In mid-August, police arrested ten Chinese citizens on suspicion of involvement in money laundering and document forgery. According to the statement, they allegedly laundered the proceeds of organized criminal activities abroad, including online fraud and gambling.
The detainees were denied bail, citing the risk of escape due to the presence of false passports.
Against the backdrop of the current situation, Singapore banks have strengthened control over Chinese clients. Some lenders review the opening of new accounts and transactions.

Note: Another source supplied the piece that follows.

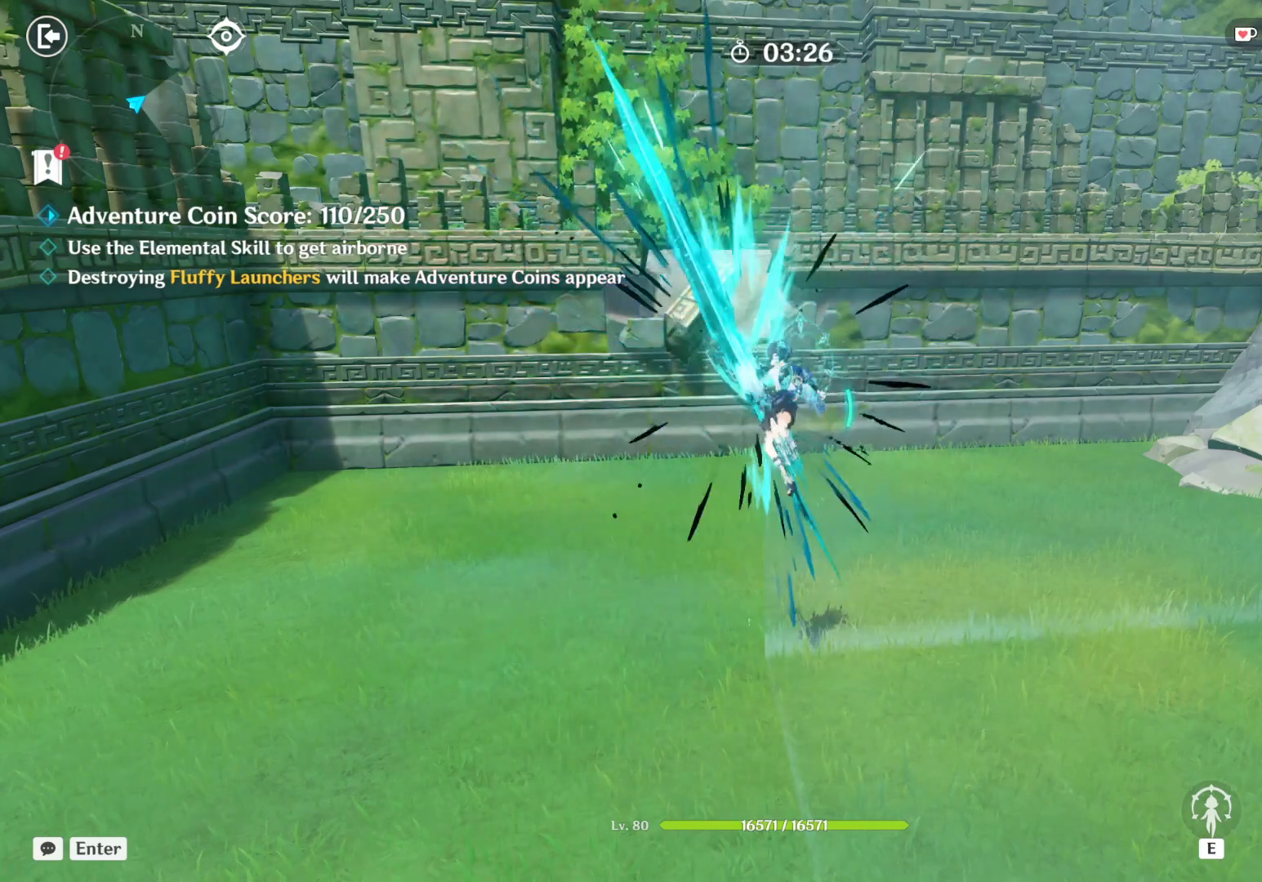
{"keys": ["a", "w"], "mouse": [], "events": [[17, "mouse_left", "up"], [67, "mouse_left", "down"], [100, "mouse_left", "up"], [150, "mouse_left", "down"], [200, "mouse_left", "up"], [250, "mouse_left", "down"], [300, "mouse_left", "up"], [350, "mouse_left", "down"], [400, "mouse_left", "up"], [450, "mouse_left", "down"], [484, "mouse_left", "up"]]}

According to the publication’s sources, at least one international bank has already stopped servicing several citizens from Cambodia, Cyprus, Turkey and Vanuatu. Other financial institutions in the city-state have begun assessing whether to accept new funds from clients with similar characteristics on a case-by-case basis.
The criminal scandal caused widespread public outcry as it affected at least ten local banks. As a result, a reasonable question arose about the effectiveness of local anti-money laundering efforts.
A representative of the affected organization, DBS Group, noted that the local regulatory regime obliges all banks to monitor money laundering risks, but does not force them to refuse services.
More than 30 issues have been raised in Singapore’s Parliament on the topic, ranging from the rigor of verification processes to reporting of suspicious transactions and the impact on the country’s reputation. Interior Minister Sun Xueling said the department will provide answers at a briefing in early October.
Let us recall that in September in Thailand, those accused of organizing a $27 million crypto fraud were arrested. At least 3,280 people became victims of a platform called bchgloballtd.com.